* AIM OF THE TASK
Look for the string "middle" in the listing below, then copy every line that has it.

* AVAILABLE RECORDS
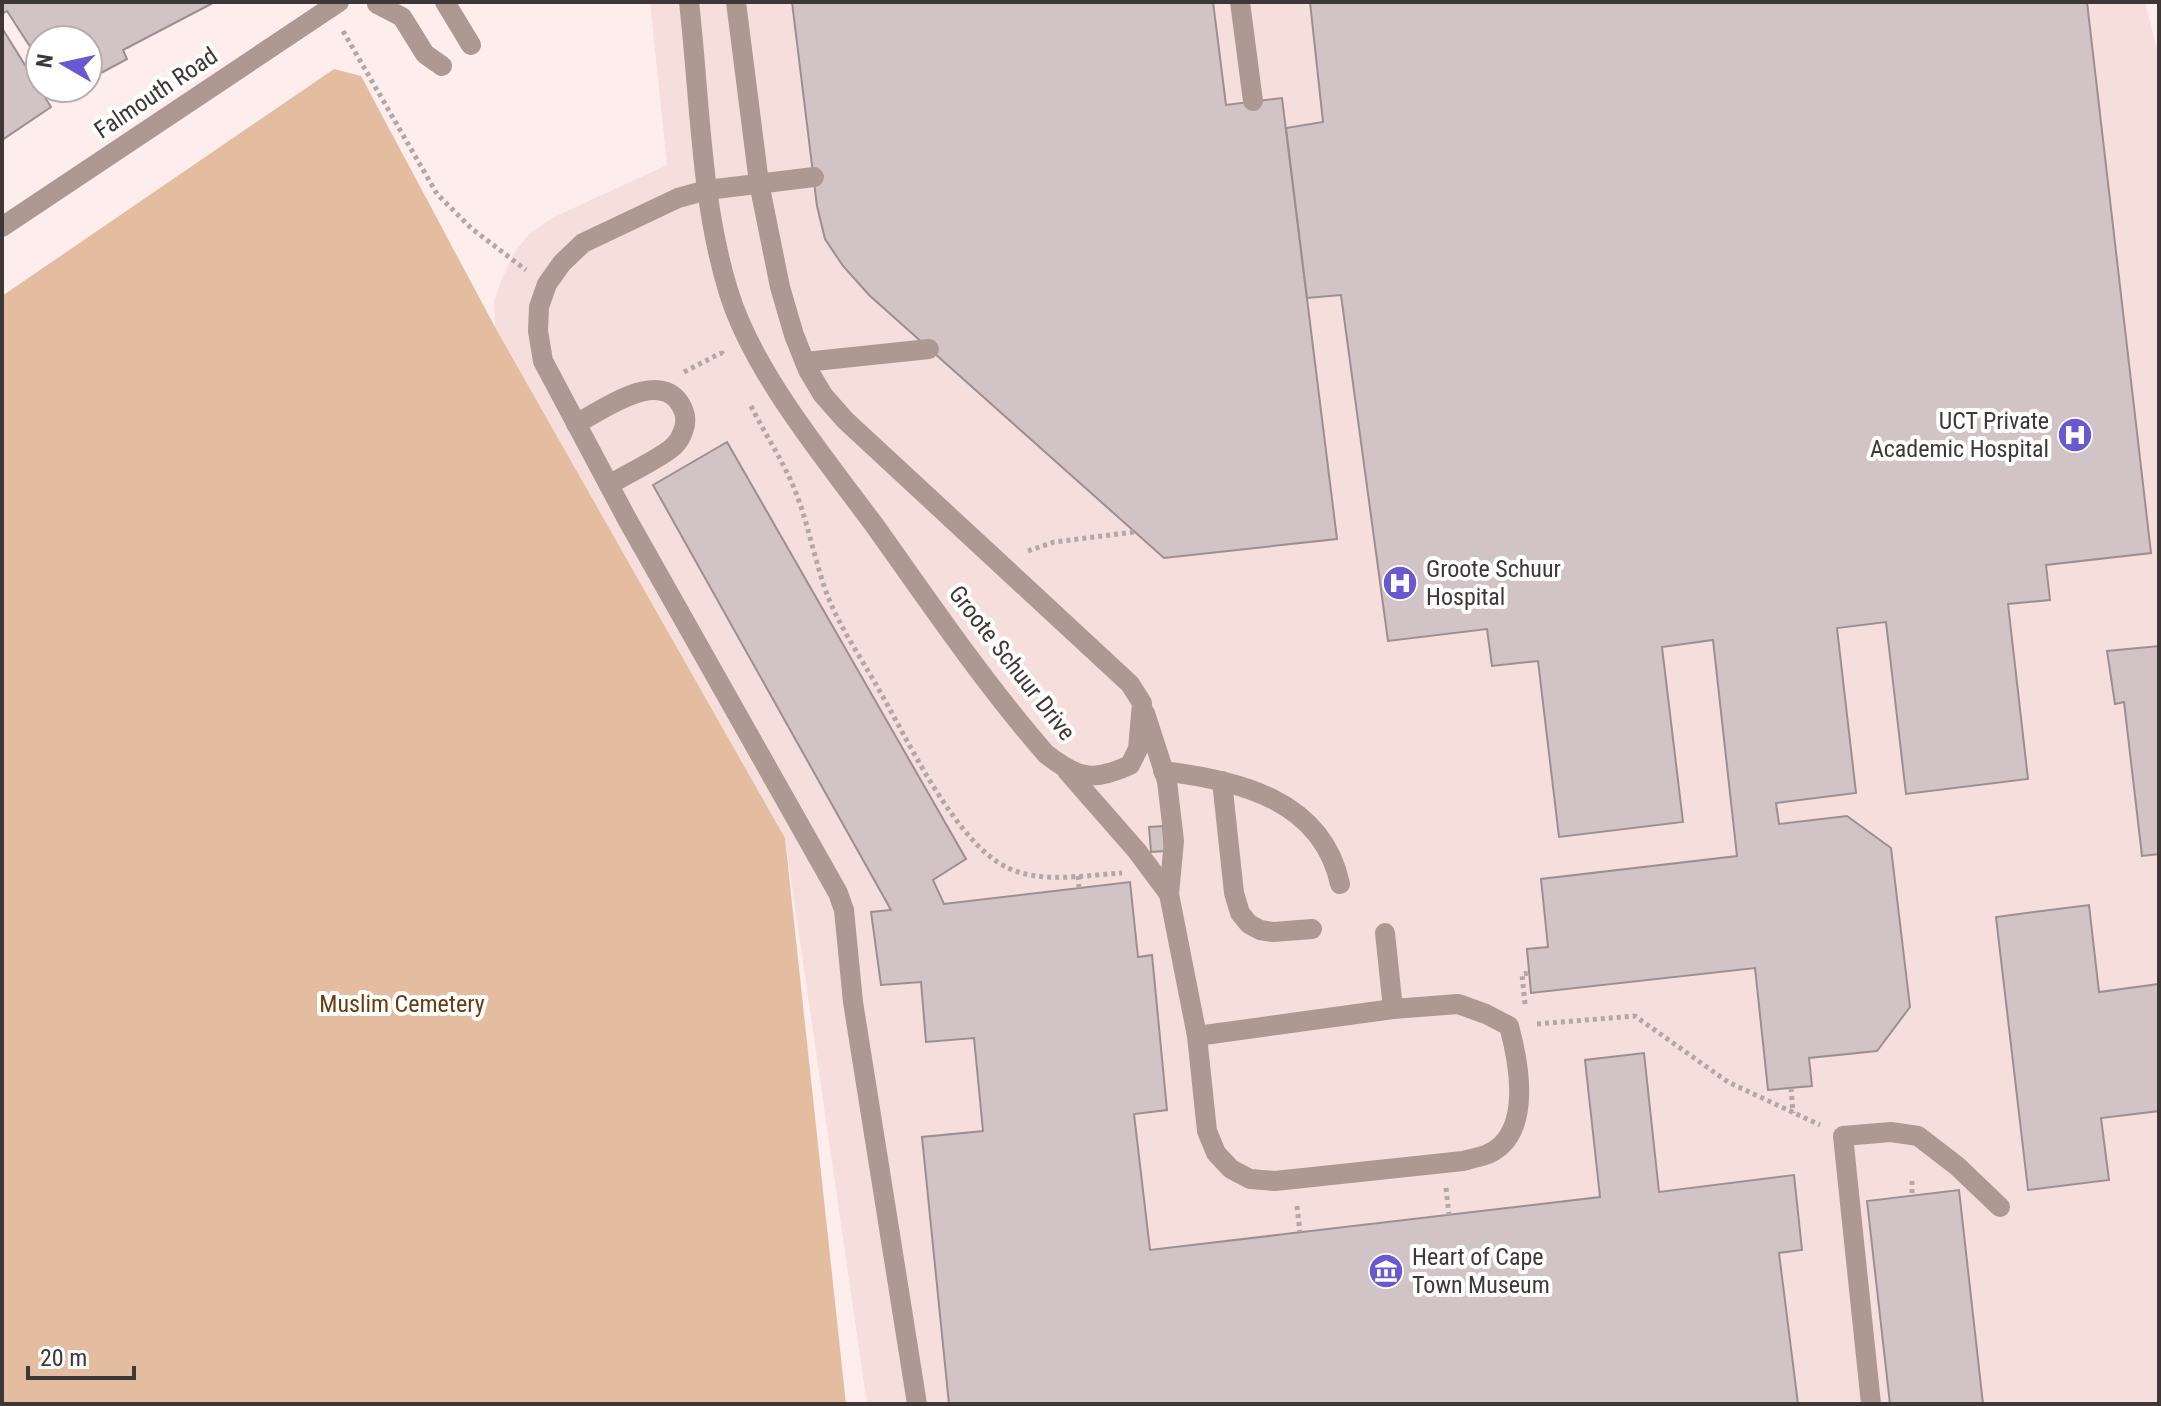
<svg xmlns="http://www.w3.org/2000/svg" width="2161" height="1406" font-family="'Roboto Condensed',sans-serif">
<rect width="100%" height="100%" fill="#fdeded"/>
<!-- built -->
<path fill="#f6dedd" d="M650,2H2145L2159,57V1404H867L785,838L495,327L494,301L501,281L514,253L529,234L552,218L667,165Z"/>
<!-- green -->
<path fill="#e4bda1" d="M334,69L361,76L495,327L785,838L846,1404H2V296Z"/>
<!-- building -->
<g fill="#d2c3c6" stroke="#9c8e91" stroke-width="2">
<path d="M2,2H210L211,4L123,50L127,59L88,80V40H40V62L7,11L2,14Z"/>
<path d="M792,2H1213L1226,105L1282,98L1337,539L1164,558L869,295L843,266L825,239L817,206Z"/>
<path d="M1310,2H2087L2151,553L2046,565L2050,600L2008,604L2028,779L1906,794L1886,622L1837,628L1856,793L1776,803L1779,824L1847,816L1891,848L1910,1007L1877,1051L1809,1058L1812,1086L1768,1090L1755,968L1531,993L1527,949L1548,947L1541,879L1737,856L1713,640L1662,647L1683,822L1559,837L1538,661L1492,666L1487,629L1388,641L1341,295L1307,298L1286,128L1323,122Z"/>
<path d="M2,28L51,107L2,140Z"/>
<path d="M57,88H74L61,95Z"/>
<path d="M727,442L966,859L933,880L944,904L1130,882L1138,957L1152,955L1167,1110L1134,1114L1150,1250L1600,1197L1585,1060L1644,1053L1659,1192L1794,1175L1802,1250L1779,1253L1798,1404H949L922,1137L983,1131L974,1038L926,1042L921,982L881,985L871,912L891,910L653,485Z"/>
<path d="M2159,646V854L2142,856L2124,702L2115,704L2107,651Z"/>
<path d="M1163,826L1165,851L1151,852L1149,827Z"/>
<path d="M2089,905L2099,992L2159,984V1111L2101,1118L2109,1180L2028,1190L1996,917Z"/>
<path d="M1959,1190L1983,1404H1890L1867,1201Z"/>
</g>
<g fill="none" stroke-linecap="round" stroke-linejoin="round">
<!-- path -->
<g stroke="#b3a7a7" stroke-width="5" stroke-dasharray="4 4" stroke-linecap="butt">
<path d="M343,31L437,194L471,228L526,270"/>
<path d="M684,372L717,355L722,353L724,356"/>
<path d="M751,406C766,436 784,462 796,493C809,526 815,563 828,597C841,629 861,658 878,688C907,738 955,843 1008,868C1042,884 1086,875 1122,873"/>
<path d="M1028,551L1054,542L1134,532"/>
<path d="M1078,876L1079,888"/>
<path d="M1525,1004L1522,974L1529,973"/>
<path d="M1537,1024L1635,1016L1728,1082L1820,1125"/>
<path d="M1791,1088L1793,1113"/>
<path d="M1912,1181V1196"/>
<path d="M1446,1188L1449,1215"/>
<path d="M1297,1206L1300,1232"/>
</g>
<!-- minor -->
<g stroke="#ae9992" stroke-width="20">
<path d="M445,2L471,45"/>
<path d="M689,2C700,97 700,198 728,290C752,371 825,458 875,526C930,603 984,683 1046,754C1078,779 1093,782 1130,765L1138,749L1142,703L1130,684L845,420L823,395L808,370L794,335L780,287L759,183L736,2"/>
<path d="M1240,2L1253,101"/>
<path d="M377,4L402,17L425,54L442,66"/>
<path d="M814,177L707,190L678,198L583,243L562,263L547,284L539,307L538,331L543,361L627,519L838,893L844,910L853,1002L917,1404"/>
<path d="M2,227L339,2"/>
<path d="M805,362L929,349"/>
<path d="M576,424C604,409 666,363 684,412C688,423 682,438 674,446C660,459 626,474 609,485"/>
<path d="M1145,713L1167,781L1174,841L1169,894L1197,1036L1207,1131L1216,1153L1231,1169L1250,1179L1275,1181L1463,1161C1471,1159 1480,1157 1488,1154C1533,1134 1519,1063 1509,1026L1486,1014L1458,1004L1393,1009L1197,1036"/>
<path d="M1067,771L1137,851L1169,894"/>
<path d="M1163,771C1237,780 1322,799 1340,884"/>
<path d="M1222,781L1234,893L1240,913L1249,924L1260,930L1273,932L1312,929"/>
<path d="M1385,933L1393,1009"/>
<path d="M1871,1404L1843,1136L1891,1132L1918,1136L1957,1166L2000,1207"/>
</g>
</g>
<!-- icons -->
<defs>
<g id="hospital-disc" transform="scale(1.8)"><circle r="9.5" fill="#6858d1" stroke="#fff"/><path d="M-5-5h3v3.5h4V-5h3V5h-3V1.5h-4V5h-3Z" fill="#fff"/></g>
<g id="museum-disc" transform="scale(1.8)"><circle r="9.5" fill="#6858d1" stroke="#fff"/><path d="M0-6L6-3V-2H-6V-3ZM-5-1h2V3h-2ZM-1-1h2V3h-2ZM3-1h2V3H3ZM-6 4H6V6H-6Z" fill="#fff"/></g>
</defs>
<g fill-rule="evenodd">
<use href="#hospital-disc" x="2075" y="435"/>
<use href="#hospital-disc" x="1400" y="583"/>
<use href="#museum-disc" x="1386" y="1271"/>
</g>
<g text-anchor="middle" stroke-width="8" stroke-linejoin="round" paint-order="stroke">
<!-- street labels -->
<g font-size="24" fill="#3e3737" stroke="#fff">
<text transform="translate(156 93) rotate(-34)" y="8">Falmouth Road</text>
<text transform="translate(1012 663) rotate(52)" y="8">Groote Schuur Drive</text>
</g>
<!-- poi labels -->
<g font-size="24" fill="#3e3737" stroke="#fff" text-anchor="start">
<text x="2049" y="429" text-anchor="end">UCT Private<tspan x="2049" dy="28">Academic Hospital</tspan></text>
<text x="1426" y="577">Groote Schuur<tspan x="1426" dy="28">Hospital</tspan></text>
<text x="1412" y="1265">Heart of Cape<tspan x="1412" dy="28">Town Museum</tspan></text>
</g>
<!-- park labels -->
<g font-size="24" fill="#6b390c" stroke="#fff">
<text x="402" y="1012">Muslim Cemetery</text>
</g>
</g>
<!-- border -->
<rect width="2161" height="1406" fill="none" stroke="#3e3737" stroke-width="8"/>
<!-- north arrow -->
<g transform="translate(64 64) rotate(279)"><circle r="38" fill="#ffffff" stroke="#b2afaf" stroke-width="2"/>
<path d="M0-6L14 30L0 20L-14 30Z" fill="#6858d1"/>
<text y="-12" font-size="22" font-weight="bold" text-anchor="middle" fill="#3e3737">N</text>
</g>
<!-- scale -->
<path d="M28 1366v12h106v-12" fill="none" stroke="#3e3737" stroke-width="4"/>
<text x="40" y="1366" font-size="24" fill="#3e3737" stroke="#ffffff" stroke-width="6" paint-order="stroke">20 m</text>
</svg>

* EXERCISE RESPONSE
<g text-anchor="middle" stroke-width="8" stroke-linejoin="round" paint-order="stroke">
<text y="-12" font-size="22" font-weight="bold" text-anchor="middle" fill="#3e3737">N</text>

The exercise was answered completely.